Provides support for aggregated copies/assignments for trivial types.

Warning

This module represents work in progress. The API is unstable and likely to change over time.

This module provides an aggregated version of copy/assignment for trivially copyable types. Trivially copyable types require no special behavior to be copied and merely copying their representation is sufficient. They include numeric and bool types as well as tuples or records consisting only of numeric/bool. Records cannot have user-defined copy-initializers, deinitializers, or assignment overloads.

Aggregated copies can provide a significant speedup for batch assignment operations that do not require ordering of operations. The results of aggregated operations are not visible until the aggregator is deinitialized or an explicit flush() call is made. The current implementation requires that one side of the copy is always local. When the source is always local and the destination may be remote a DstAggregator should be used. When the destination is always local and the source may be remote, a SrcAggregator should be used. Note that aggregators are not parallel safe and are expected to be created on a per-task basis. Each aggregator has a per-peer buffer, so memory usage increases with number of locales.

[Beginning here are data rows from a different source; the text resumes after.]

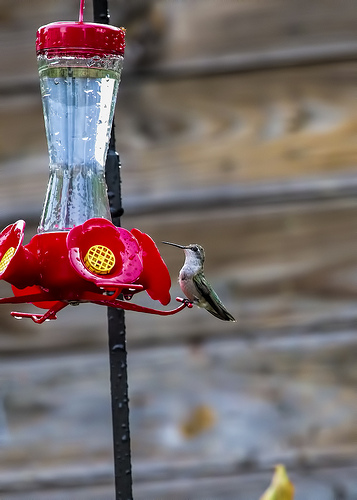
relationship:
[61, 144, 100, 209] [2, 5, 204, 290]
water in feeder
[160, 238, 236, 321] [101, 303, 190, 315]
bird on perch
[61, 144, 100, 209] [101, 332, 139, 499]
water on pole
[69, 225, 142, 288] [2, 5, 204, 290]
shape on feeder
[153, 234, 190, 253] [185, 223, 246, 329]
beak on bird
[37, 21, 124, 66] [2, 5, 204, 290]
cap on feeder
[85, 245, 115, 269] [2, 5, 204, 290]
middle on feeder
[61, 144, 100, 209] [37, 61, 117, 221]
water on glass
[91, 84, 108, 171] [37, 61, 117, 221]
reflection on glass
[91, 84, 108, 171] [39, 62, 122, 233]
reflection on plastic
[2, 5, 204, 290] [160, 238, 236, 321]
feeder of bird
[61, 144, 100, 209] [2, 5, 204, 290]
water on feeder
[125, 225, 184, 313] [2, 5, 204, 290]
feeding station on feeder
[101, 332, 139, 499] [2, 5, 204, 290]
pole supporting feeder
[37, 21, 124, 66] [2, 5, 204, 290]
cap of feeder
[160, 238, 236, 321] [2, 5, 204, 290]
bird sitting on feeder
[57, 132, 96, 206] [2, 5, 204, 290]
food in feeder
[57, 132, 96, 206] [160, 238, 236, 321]
food of bird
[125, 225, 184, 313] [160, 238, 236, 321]
feeding station of bird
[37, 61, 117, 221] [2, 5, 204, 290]
glass of feeder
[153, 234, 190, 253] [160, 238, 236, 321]
beak of bird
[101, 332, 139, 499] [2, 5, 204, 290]
pole holding up feeder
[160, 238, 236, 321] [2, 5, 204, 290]
bird on side of feeder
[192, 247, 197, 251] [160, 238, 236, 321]
eye of bird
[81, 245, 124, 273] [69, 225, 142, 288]
middle of flower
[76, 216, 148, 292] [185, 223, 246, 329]
flower left of bird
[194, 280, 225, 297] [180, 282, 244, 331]
wings on body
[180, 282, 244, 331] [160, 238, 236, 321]
body of bird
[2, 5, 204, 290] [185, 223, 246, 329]
feeder of bird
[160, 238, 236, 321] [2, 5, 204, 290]
bird on feeder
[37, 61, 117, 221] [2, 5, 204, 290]
glass on feeder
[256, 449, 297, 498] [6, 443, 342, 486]
bird on ground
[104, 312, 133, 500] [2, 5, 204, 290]
pole of feeder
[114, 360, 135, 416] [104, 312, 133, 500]
water on pole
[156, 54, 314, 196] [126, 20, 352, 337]
wall in background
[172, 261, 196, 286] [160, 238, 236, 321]
feathers on bird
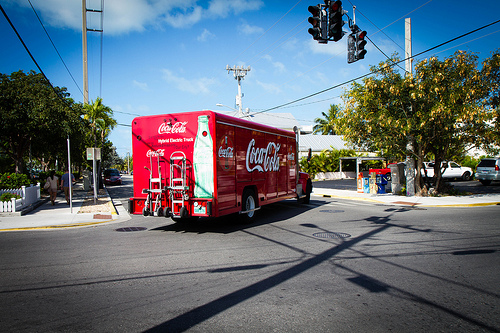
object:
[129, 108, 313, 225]
truck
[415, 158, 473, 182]
truck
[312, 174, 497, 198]
parking lot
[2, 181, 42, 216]
fence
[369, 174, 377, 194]
box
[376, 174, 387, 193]
box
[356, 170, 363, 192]
box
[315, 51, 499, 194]
tree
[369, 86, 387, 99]
flowers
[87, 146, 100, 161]
sign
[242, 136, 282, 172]
letters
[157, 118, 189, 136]
letters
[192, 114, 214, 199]
bottle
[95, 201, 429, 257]
intersection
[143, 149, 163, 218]
dolly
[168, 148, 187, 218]
dolly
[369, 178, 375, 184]
newspapers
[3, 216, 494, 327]
street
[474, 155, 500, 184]
truck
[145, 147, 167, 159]
logo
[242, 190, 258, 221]
wheel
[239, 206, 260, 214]
guard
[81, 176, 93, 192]
garbage can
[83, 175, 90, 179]
lid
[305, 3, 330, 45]
traffic light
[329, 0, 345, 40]
traffic light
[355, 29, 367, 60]
traffic light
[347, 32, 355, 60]
traffic light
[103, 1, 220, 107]
sky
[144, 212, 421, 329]
shadow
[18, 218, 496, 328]
ground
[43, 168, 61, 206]
person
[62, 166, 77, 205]
person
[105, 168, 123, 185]
car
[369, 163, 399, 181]
truck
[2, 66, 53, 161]
tree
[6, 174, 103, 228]
sidewalk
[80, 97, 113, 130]
tree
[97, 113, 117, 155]
tree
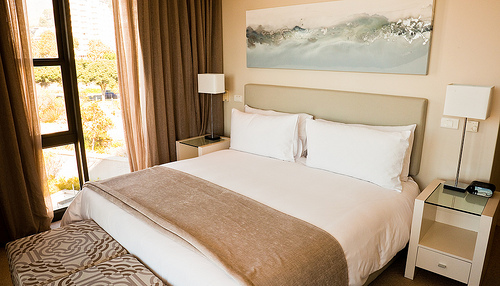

The following example demonstrates using SrcAggregator to reverse an array:

use BlockDist, CopyAggregation;

const size = 10000;
const space = {0..size};
const D = space dmapped blockDist(space);
var A, reversedA: [D] int = D;

forall (rA, i) in zip(reversedA, D) with (var agg = new SrcAggregator(int)) do
  agg.copy(rA, A[size-i]);

// no flush required, flushed when aggregator is deinitialized

forall (rA, i) in zip(reversedA, D) do
  assert(rA == size-i);

It’s important to be aware that aggregated operations are not consistent with regular operations and updates may not be visible until the aggregator is deinitialized or an explicit call to flush() is made.

use CopyAggregation;

var a = 0;
on Locales[numLocales-1] {
  var agg = new DstAggregator(int);
  var b = 1;
  agg.copy(a, b);
  writeln(a);   // can print 0 or 1
  agg.flush();
  writeln(a);   // must print 1
}

Generally speaking aggregators are useful for when you have a large batch of remote assignments to perform and the order of those operations doesn’t matter.

record DstAggregator

Aggregates copy(ref dst, src). Optimized for when src is local. Not parallel safe and is expected to be created on a per-task basis. High memory usage since there are per-destination buffers.

type elemType
proc copy(ref dst: elemType, const in srcVal: elemType)
proc flush()
record SrcAggregator

Aggregates copy(ref dst, const ref src). Only works when dst is local. Not parallel safe and is expected to be created on a per task basis. High memory usage since there are per-destination buffers.

type elemType
proc ref copy(ref dst: elemType, const ref src: elemType)
proc flush()